Aveva ripreso da qualche mese la storia col vecchio fidanzato, mi disse quando le chiesi delle spiegazioni, perché voleva che sua figlia avesse un padre, ma non era in stato di gravidanza. Il sospetto non svanì: se N. era quasi sempre a casa, come poteva aver riallacciato a mia insaputa la vecchia relazione? Nessuna telefonata, nessun indizio, pur piccolo, portava in quella direzione: decisi di andare a fondo, tesi le orecchie, cercai di prestare attenzione a quei movimenti che di solito mi sfuggivano.
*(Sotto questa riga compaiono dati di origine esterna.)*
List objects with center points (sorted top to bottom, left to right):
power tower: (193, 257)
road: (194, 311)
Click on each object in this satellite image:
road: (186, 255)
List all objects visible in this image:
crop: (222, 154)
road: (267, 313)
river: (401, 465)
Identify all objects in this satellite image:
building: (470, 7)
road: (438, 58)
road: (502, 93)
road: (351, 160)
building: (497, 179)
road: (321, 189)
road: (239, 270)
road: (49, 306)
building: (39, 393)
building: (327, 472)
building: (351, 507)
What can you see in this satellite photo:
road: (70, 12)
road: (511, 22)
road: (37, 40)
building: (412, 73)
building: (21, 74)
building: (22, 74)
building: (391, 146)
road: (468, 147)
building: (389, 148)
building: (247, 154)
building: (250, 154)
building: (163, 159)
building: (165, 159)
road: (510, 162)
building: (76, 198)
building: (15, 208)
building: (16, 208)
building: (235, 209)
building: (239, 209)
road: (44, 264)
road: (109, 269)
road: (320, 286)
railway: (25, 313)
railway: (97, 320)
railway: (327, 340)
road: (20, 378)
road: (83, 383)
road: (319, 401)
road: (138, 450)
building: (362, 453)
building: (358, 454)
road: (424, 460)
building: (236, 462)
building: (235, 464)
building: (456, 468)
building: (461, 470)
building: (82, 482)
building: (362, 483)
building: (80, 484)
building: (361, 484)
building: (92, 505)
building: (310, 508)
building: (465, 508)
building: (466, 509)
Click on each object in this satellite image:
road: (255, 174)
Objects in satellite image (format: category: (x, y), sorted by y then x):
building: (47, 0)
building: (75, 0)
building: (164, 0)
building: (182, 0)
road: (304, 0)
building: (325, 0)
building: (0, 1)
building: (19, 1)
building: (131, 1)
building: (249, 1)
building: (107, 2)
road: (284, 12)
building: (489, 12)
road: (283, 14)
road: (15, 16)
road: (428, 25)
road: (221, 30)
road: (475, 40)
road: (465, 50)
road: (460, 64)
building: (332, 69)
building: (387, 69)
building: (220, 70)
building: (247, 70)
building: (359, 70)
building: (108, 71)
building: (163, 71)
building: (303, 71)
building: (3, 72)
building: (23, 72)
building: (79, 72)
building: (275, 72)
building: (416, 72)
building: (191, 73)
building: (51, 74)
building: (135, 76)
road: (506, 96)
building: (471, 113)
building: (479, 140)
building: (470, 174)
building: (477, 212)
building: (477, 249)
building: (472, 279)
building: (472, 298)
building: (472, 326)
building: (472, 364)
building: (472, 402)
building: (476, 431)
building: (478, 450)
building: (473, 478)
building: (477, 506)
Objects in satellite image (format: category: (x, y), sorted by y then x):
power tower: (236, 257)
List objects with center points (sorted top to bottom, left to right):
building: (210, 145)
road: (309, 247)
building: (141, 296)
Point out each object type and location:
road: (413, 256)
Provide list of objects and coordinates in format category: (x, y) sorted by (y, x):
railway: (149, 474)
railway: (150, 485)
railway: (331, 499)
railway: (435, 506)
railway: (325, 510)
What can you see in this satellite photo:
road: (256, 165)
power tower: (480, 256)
Finsi di dormire la notte, russai a bella posta: nascosta dalla porta della stanza da letto semichiusa, N. seguiva ogni mio movimento nel letto. Rassicurata dal mio dormire, N. s’infilò subito in bagno, raggiunta dall’amante già in calore: fui costretta a spiarli dal buco della serratura, come un Alvaro Vitali qualunque, per avere le prove del tradimento. Non fecero in tempo a rivestirsi: quando entrai in bagno notes e penna erano riposti in maniera ordinata sulla tazza del w.c., la voce di G. non era ancora pronta a gridare ai posteri idee illuminanti. N. appoggiata sul lavandino con i pantaloni del pigiama abbassati, piagnucolava: era tutto un malinteso, il mal di schiena l’aveva bloccata, disse, quando stava lavandosi i denti! Anche G. protestò la sua innocenza: era entrato in bagno per fare pipì. Dopo essersi abbassati i pantaloni, non si era accorto della presenza di G. sul lavandino, a causa della luce spenta. Furono traditi dal preservativo: non riuscirono a spiegarne la presenza sul glande ancora in erezione di G.


La conclusione


Li costrinsi a fare i bagagli, a ripetere lo stesso mio percorso: c’era ancora una stanza libera da mia suocera, un intero piano da utilizzare per i loro giochi erotici. La strana convivenza ebbe termine: G.e N. hanno cresciuto tre figlie; l’inganno, però, non ha portato loro fortuna. N. è da anni su una sedia a rotelle, G. è costretto a farle da infermiere. Far male a chi ti ha aiutato nei momenti di difficoltà, evidentemente non piace al Dio dei cristiani e nemmeno a quello dei testimoni di Geova.